Our Fermented Lives: How Fermented Foods have shaped Cultures and Community
I read this courtesy of NetGalley. It’s out in July 2022.
Sometimes I forget how much I love food writing, and food history, and thinking about how food works in society. Then I read a book like this and I’m reminded all over again.
I’ve never particularly gone down the fermentation path. I did have a sourdough starter for a year or so – before lockdown, I swear! – but I found it too wasteful, throwing out the starter (I am considering going back to it, having read this…).
This book is:
— personal – Skinner mentions parts of her own journey, both in understanding food and more broadly, throughout.
— aiming to be broad in outlook and postcolonial in attitude: she carefully notes having tried to speak to / read from the people who actually make the ferments, and that it is “critically important, particularly as someone with relative privilege, not to overshadow others’ stories with my own words and perspectives”. I think food history is one way in which the colonial agenda can, indeed, still be present, so I appreciate this acknowledgement and the attempt.

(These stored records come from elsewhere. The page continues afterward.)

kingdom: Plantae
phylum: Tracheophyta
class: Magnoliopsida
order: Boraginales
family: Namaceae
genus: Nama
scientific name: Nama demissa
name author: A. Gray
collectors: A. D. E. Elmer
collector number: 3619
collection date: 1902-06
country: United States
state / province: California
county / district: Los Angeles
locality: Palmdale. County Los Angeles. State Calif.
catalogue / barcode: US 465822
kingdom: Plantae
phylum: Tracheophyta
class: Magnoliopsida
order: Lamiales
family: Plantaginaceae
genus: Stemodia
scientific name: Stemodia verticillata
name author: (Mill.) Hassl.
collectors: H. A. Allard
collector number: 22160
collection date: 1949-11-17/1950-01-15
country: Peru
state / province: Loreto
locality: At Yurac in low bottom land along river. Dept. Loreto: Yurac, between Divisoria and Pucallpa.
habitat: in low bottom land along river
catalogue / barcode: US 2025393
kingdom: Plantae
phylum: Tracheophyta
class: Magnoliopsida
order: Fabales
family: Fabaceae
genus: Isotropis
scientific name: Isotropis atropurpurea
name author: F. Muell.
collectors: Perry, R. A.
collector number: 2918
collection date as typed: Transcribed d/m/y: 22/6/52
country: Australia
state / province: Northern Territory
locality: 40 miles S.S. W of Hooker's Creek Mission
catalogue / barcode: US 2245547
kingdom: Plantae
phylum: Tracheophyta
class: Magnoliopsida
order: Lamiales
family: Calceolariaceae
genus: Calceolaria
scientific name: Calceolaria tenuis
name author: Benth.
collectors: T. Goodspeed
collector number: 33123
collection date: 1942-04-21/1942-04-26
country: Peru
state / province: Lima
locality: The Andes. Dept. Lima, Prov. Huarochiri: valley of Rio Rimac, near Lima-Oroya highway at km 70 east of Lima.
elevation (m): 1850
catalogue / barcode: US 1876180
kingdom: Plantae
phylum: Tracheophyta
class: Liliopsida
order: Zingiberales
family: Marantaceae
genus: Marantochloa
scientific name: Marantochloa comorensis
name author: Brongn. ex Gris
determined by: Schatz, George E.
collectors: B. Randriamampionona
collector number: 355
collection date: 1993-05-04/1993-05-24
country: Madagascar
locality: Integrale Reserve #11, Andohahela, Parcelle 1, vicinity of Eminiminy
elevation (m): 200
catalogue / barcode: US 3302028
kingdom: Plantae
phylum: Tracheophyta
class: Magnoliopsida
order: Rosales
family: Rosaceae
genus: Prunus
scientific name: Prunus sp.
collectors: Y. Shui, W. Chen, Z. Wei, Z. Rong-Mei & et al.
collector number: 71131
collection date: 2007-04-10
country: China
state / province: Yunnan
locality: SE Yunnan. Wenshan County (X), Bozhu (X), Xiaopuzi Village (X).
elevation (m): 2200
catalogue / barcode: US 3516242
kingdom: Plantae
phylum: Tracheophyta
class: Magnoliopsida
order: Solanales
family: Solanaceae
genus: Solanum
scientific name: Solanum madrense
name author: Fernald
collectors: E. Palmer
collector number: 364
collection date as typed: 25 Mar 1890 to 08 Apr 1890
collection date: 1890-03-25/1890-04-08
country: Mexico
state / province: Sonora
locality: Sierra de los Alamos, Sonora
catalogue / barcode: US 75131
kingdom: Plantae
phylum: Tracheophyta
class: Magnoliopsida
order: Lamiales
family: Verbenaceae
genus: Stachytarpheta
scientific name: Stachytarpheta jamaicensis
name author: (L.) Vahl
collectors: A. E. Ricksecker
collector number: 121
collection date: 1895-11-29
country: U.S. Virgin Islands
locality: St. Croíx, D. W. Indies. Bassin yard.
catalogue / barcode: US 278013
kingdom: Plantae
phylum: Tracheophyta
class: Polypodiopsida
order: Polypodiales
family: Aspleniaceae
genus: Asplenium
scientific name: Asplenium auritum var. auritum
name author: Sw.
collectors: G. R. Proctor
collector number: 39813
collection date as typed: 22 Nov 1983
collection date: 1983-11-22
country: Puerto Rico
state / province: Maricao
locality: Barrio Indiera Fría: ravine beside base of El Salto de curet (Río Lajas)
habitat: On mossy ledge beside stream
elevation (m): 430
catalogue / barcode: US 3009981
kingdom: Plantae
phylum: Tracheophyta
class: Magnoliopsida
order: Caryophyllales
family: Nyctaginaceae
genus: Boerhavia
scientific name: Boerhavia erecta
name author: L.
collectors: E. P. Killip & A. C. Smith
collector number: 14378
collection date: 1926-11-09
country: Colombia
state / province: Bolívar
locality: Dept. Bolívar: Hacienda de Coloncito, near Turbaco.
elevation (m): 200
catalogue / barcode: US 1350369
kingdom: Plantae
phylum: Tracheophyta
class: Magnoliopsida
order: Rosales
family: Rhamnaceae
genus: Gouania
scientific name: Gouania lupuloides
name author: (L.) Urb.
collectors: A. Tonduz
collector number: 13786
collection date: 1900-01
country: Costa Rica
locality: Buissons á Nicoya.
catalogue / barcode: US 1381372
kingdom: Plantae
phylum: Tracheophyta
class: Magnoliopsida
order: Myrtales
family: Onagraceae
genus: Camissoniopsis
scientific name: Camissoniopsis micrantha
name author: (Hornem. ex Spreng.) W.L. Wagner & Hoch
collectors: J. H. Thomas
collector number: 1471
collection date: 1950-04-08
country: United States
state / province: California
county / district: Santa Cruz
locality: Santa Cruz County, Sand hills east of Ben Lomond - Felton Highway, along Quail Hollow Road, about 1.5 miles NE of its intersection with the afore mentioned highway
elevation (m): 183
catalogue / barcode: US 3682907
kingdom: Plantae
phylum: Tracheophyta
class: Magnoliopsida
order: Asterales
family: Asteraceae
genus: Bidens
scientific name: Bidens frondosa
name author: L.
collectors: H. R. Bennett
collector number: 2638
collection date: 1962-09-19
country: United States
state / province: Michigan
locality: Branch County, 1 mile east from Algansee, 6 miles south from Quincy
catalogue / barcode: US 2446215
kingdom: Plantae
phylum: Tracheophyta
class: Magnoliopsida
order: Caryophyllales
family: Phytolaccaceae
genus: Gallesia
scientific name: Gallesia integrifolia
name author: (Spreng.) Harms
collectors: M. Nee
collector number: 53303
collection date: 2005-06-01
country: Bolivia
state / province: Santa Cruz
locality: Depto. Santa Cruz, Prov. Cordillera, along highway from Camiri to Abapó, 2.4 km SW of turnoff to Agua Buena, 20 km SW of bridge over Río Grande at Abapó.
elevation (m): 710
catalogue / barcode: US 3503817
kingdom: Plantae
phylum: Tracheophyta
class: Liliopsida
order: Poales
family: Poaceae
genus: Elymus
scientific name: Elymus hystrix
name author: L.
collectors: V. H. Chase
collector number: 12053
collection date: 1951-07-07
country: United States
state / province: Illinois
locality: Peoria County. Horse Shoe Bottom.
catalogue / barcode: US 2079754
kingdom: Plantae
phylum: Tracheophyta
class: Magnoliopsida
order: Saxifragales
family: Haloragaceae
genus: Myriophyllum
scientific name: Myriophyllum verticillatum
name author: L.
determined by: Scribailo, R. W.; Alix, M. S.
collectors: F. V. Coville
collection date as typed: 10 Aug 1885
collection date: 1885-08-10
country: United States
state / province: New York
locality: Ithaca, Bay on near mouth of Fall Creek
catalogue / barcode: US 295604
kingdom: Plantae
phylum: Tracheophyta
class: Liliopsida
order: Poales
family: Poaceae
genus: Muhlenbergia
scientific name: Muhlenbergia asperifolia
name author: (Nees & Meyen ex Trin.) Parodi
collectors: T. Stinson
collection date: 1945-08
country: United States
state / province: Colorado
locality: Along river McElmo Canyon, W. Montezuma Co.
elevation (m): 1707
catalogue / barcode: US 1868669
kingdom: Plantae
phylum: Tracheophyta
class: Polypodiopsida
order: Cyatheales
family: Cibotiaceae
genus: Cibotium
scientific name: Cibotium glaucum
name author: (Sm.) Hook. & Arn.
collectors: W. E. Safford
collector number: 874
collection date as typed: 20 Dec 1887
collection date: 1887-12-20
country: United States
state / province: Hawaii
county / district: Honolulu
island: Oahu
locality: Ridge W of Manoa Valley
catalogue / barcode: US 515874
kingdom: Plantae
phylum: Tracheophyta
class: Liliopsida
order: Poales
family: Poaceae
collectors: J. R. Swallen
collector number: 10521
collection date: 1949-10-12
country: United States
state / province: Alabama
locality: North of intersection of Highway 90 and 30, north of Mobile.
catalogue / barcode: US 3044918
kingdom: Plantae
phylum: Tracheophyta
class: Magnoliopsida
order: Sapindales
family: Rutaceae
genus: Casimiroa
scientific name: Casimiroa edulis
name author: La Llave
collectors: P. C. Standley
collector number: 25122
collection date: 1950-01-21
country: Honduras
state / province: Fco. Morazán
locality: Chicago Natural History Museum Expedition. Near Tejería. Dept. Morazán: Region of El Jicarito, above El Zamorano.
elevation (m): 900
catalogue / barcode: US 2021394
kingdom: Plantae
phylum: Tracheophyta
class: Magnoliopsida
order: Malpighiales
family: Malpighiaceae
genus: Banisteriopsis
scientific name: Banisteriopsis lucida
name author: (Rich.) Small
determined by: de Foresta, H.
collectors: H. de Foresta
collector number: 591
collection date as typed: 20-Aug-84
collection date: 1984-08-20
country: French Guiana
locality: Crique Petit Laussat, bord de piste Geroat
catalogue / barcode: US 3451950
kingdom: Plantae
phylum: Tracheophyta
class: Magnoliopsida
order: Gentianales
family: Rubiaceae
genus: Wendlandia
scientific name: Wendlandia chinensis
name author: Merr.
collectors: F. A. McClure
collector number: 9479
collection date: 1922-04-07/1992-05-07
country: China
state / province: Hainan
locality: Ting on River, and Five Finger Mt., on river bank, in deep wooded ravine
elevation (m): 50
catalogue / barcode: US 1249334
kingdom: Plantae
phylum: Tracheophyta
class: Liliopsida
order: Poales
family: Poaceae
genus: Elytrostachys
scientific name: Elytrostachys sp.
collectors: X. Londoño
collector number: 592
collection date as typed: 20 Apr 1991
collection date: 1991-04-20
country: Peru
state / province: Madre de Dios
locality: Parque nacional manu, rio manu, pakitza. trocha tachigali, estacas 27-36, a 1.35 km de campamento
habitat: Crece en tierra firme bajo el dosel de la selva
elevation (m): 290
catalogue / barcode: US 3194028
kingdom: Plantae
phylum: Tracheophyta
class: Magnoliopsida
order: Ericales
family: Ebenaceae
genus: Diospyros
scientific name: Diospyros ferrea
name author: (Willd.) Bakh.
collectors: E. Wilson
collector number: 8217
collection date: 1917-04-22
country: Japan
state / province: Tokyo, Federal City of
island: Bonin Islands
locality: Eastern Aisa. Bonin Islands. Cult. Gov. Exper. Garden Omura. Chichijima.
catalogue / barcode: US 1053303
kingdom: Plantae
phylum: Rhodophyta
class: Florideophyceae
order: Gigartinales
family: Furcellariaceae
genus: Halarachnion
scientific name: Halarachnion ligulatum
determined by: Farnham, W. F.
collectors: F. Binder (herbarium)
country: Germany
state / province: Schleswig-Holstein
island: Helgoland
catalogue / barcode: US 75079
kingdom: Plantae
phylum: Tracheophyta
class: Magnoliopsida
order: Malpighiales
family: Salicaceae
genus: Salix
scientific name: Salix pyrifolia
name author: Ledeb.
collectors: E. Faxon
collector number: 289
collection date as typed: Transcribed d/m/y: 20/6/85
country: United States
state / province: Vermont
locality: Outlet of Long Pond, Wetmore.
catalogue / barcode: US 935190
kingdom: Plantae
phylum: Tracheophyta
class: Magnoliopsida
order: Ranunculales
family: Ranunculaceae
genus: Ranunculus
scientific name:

— partly a history, looking at the role of fermentation in different cultures across time, and speculating about how such things might have been discovered. Also the range of fermentation experiments! I love any story that includes garum, that probably-incredibly-stinky fish sauce of the Romans.
— a bit science-y, but not that much. Humans are really only beginning to understand the interplay between the gut microbiome and our general health, so it was interesting to think a bit about how fermented foods might help there.
— partly a cookbook. Why yes, I have every intention of trying mushroom ketchup, thankyouverymuch (it came before tomato ketchup, because after all don’t forget how late tomatoes are on the European culinary scene).
— a bit philosophical, which wasn’t always my cup of tea (… or kombucha…). There’s discussion of the word ‘culture’ and how it can mean the microbes as as well as human interactions, which I didn’t fully get on board with – it seemed to stretch the ideas a bit far. And claims about mindfulness and community that did, actually, make me stop and think. The idea that ferments enable us to ‘live a more embodied life’; that the time taken to have a slow meal with friends ‘is a necessary act we give ourselves precious little time for’.
— not perfect. Some of the segues between sections are abrupt and don’t follow what I would consider logical or natural links. And there are some instances of poor editing – mentioning that the eruption of Mt Vesuvius happened in 79CE, for instance, twice on one page. But those are relatively minor issues. (I was more thrown by the idea that Samuel Pepys was “best known for burying his beloved wine and cheese stores to protect them from the 1666 Great Fire of London” rather than, say, for the incredibly detailed decade-long diary he kept.)
Overall, a book I thoroughly enjoyed reading, and I have quite the list of recipes to try out.